India

The Supreme Court says its 2014 rule on immunity for senior government officials is retroactive.

THE ALREADY OVERTURNED provision in the Delhi Special Police Establishment (DSPE) Act, 1946, which required central government approval for the CBI to prosecute officers of the rank of Joint Secretary and above, will be declared null and void as of September 11, 2003, when it was inserted into the Act, the Supreme Court ruled Monday.

A five-judge Constitution panel led by Justice S K Kaul stated that its 2014 decision in Subramanian Swamy versus Union of India, in which Section 6A(1) of the DSPE Act was declared unlawful, will have retroactive effect.

The question before the bench, which also included Justices Sanjiv Khanna, A S Oka, Vikram Nath, and J K Maheshwari, was “whether a constitutional court’s declaration of any law as unconstitutional would have retrospective effect or would apply prospectively.”

The bench concluded that “from the… discussion, it is crystal clear that once a law is declared unconstitutional, being violative of Part-III of the Constitution, then it would be held to be void ab initio, stillborn, unenforceable, and non est in view of Article 13(2) of the Constitution and its interpretation by authoritative pronouncements.”

“As a result, the Constitution Bench’s decision in the case of Subramanian Swamy… will have retroactive effect.” “Section 6A of the DSPE Act is held to be ineffective as of the date of its insertion, 11.09.2003,” it stated.

According to Article 13(2), “the State shall not make any law which takes away or abridges the rights conferred by this part, and any law made in contravention of this clause shall, to the extent of the contravention, be void.”

“Section 6A(1), which requires approval of the central government to conduct any enquiry or investigation into any offence alleged to have been committed under the Prevention of Corruption Act, 1988 where such allegation relates to (a) employees of the central government of the level of Joint Secretary and above and (b) such officers as are appointed by the central government in corporations established by or under any central government,” the court said in its 2014 decision.

The bench stated on Monday that “Section 6A of the DSPE Act is only a part of the procedure in the form of protection for senior government servants.” It does not create a new offence, nor does it increase the punishment or sentence,” and thus does not violate Article 20(1) of the Constitution.

According to Article 20 (1), no one shall be convicted of any offence except for a violation of a law in force at the time of the commision of the Act charged as an offence, nor shall he be subjected to a penalty greater than that which might have been inflicted under the law in force at the time of the commision of the offence.

The question occurred during a hearing in which the court was considering an appeal filed by the CBI contesting a Delhi High Court ruling in the case of a Chief District Medical Officer who was arrested while allegedly receiving a bribe.

The case was heard by a two-judge panel before being referred to the five-judge Constitution bench, which issued its decision on Monday.

The five-judge bench said that “in 1969, the central government issued the Single Directive, which is a consolidated set of instructions issued to the CBI by various ministries/departments and has been amended from time to time,” delving into the history of the safeguards for government employees from prosecution.

“Directive No.4.7(3) contained instructions regarding the modalities of initiating an enquiry or registering a case against certain categories of civil servants and provided for a prior sanction of the designated authority to initiate investigation against officers of the government and public sector undertakings and nationalised banks above a certain level,” the directive stated.

The Supreme Court ruled in the Vineet Narain case on December 18, 1997, that this was unconstitutional.

The sanction requirement, comparable to Single Directive No.4.7(3), was implemented through an ordinance on August 25, 1998, and it lasted until October 27, 1998, when it expired.
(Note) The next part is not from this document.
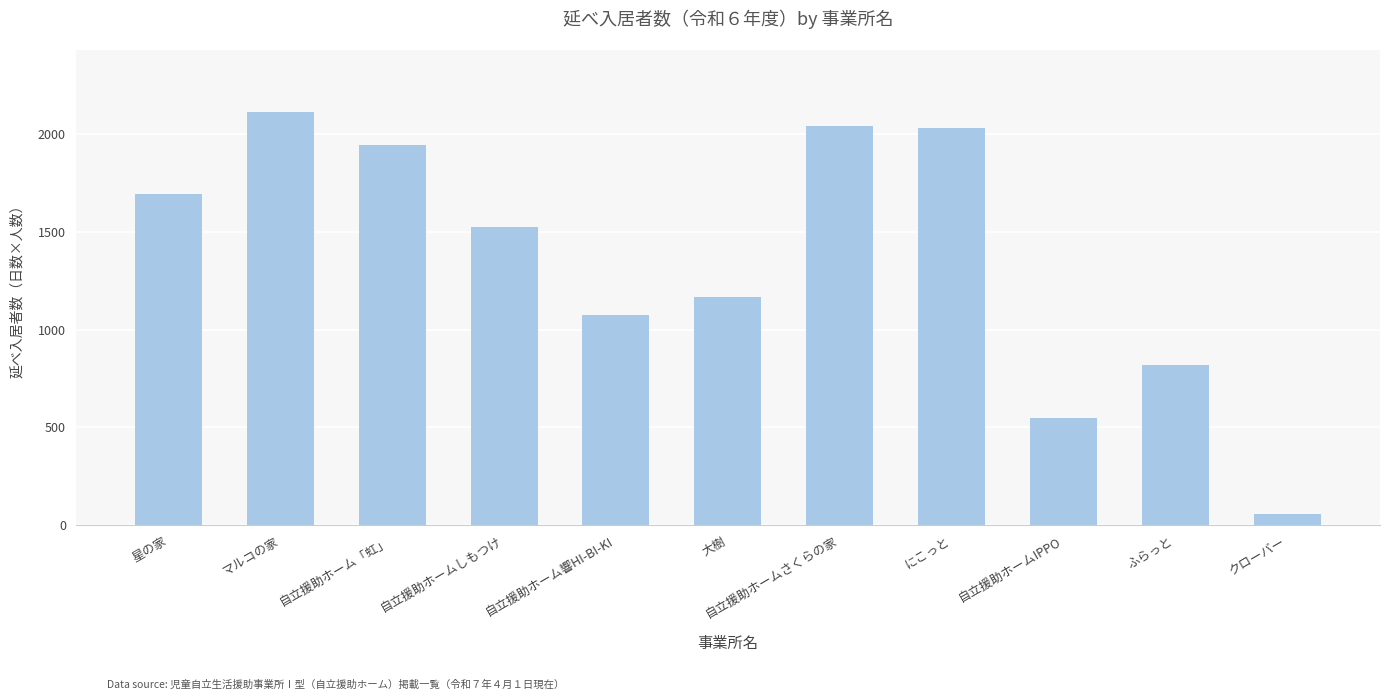

What is the value of the 10th bar from the left?

821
Following that, Section 6A, similar to the Single Directive, was introduced into the DSPE Act in 2003, but was declared unlawful in the 2014 judgement.
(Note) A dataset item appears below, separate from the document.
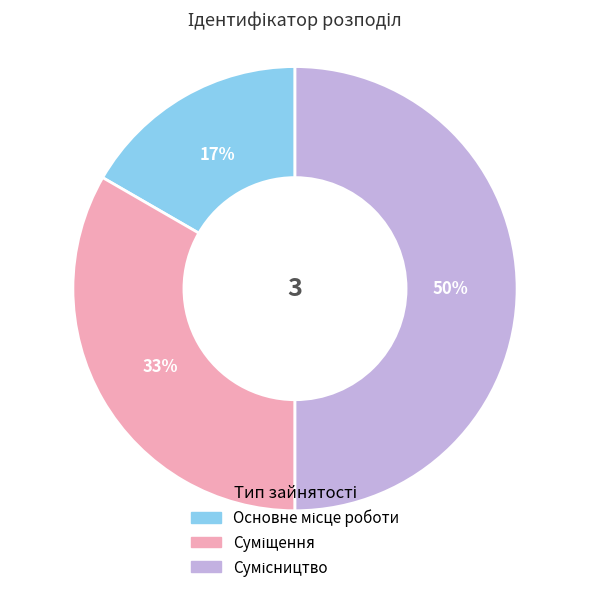

To the nearest percent, what is the difference between the largest and smallest slice percentages?

33%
However, with effect from July 26, 2018, Parliament inserted Section 17A in the Prevention of Corruption Act, 1988, and it has remained on the statute book, the bench noted, adding that it also provided for sanction before prosecution but without any classification of government servants. “All government servants, regardless of category, class, or level, are protected under Section 17A of the PC Act, 1988,” it stated.

“From the foregoing, we note that there are small windows of a couple of years on two occasions when such protection was not available; otherwise, the protection regarding sanction before prosecution has remained in force and continues to be so even now,” the verdict stated.
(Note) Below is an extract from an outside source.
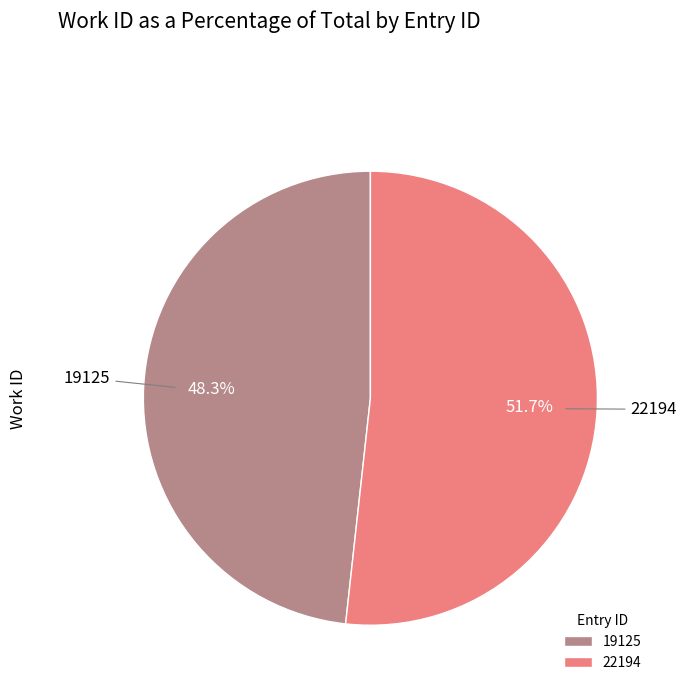

Combined, what portion of the pie is 19125 and 22194?

100.0%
According to CBI insiders, “one would have to read the fine print of the order to understand its vast implications.” “But for the time being, we are viewing it as the resolution of a pending matter before the court regarding one of our cases,” a source added.

According to a former senior CBI officer, the judgement appears to have the potential to open instances where the government declined permission to begin an investigation between 2003 and 2014.

Another officer stated that it was improbable that a Pandora’s box would be opened.